What to do
Find every line in the records below that contains the string "center" with matching case, and copy each of those lines.

********

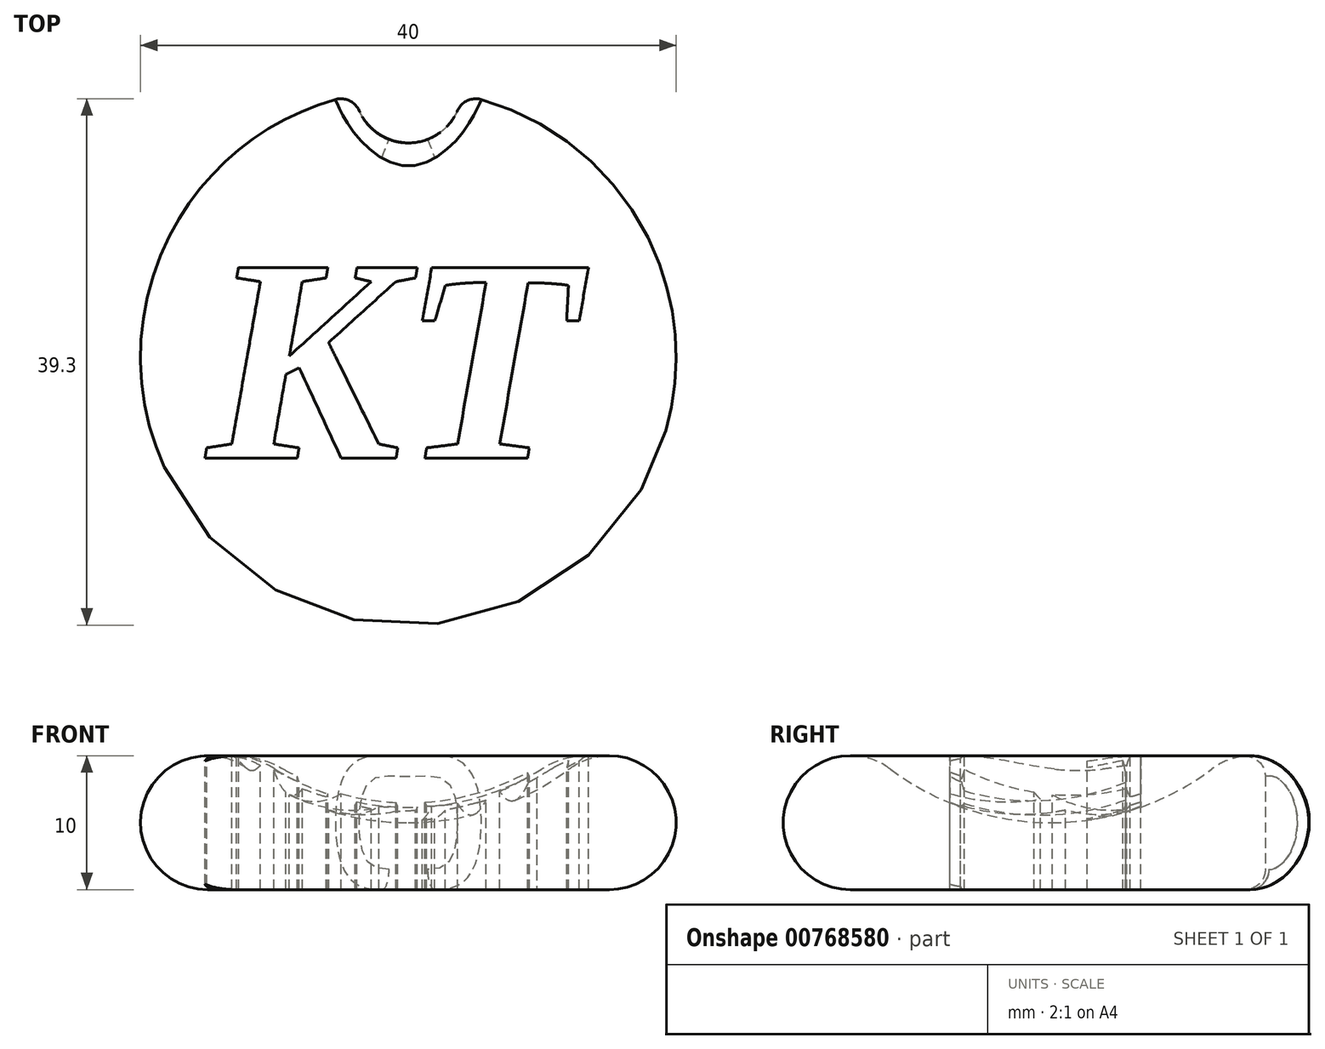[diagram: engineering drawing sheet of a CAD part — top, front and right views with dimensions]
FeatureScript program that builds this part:
annotation { "Feature Type Name" : "Feature", "Feature Type Description" : "" }
export const myFeature = defineFeature(function(context is Context, id is Id, definition is map)
    precondition{}
    {
        {
            var Q0;
            Q0=qCreatedBy(makeId("Front.planeOp"),FACE);
            var sketch = newSketch(context, id + "F0", { "sketchPlane" : qUnion([Q0])});
            skArc(sketch, "E0", {"start": v(-12, 9) * mm, "mid": v(-19.74, 6.58) * mm, "end": v(-15, 0) * mm});
            skArc(sketch, "E1", {"start": v(-12, 9) * mm, "mid": v(-6.32, 6.03) * mm, "end": v(0, 5) * mm});
            skLineSegment(sketch, "E2", {"start": v(-15, 0) * mm, "end": v(0, 0) * mm});
            skLineSegment(sketch, "E3", {"start": v(0, 0) * mm, "end": v(0, 5) * mm});
            skSolve(sketch);
        }
        {
            var Q0;
            Q0=makeQuery(id+"F0.imprint","IMPRINT",FACE,{"disambiguationData":[TD([[makeQuery(id+"F0.imprint","IMPRINT",EDGE,{"derivedFrom":sQuery(id+"F0.wireOp",EDGE,"E0")}),1.0]])]});
            var Q1;
            Q1=sQuery(id+"F0.wireOp",EDGE,"E3");
            revolve(context, id + "F1", {"surfaceOperationType" : NewSurfaceOperationType.NEW, "entities" : qUnion([Q0]), "axis" : qUnion([Q1]), "revolveType" : RevolveType.FULL});
        }
        {
            var Q0;
            Q0=qCreatedBy(makeId("Front.planeOp"),FACE);
            var sketch = newSketch(context, id + "F2", { "sketchPlane" : qUnion([Q0])});
            skCircle(sketch, "E4", {"center": v(-15, 5) * mm, "radius": 4 * mm});
            skSolve(sketch);
        }
        {
            var Q0;
            Q0=qSketchRegion(id+"F2",true);
            var Q1;
            Q1=sQuery(id+"F0.wireOp",EDGE,"E3");
            revolve(context, id + "F3", {"operationType" : NewBodyOperationType.ADD, "surfaceOperationType" : NewSurfaceOperationType.NEW, "entities" : qUnion([Q0]), "axis" : qUnion([Q1]), "revolveType" : RevolveType.FULL});
        }
        {
            var Q0;
            Q0=qCreatedBy(makeId("Top.planeOp"),FACE);
            var sketch = newSketch(context, id + "F4", { "sketchPlane" : qUnion([Q0])});
            skCircle(sketch, "E5", {"center": v(0, 20) * mm, "radius": 4 * mm});
            skSolve(sketch);
        }
        {
            var Q0;
            Q0=makeQuery(id+"F4.imprint","IMPRINT",FACE,{"disambiguationData":[TD([[makeQuery(id+"F4.imprint","IMPRINT",EDGE,{"derivedFrom":sQuery(id+"F4.wireOp",EDGE,"E5")}),1.0]])]});
            extrude(context, id + "F5", {"entities" : qUnion([Q0]), "operationType" : NewBodyOperationType.REMOVE, "depth" : 18.8 * mm, "offsetDistance" : 25 * mm});
        }
        {
            var Q0;
            Q0=makeQuery(id+"F5.boolean.opBoolean","INTERSECT",EDGE,{"derivedFrom":[makeQuery(id+"F1.opRevolve","SWEPT_FACE",FACE,{"disambiguationData":[OSD([sQuery(id+"F0.wireOp",EDGE,"E0")])]}),makeQuery(id+"F5.opExtrude","SWEPT_FACE",FACE,{"disambiguationData":[OSD([sQuery(id+"F4.wireOp",EDGE,"E5")])]})]});
            fillet(context, id + "F6", {"entities" : qUnion([Q0]), "radius" : 1.5 * mm, "tangentPropagation" : true, "allowEdgeOverflow" : false});
        }
        {
            var Q0;
            Q0=qCreatedBy(makeId("Top.planeOp"),FACE);
            cPlane(context, id + "F7", {"entities" : qUnion([Q0]), "cplaneType" : CPlaneType.OFFSET, "offset" : 10 * mm, "width" : 150 * mm, "height" : 150 * mm});
        }
        {
            var Q0;
            Q0=qCreatedBy(id+"F7.planeOp",FACE);
            var sketch = newSketch(context, id + "F8", { "sketchPlane" : qUnion([Q0])});
            skText(sketch, "E6", { "text": "KT", "fontName": "Tinos-BoldItalic.ttf"});
            const initialGuessF8  = {"E6": [-0.01503, -0.00754, 1, 0, 0.01565]};
            skSetInitialGuess(sketch, initialGuessF8);
            skSolve(sketch);
        }
        {
            var Q0;
            Q0 = qSketchRegion(id + "F8", true);
            extrude(context, id + "F9", {"entities" : qUnion([Q0]), "operationType" : NewBodyOperationType.REMOVE, "oppositeDirection" : true, "depth" : 25 * mm, "offsetDistance" : 25 * mm});
        }
    });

********

Full solution
            skCircle(sketch, "E4", {"center": v(-15, 5) * mm, "radius": 4 * mm});
            skCircle(sketch, "E5", {"center": v(0, 20) * mm, "radius": 4 * mm});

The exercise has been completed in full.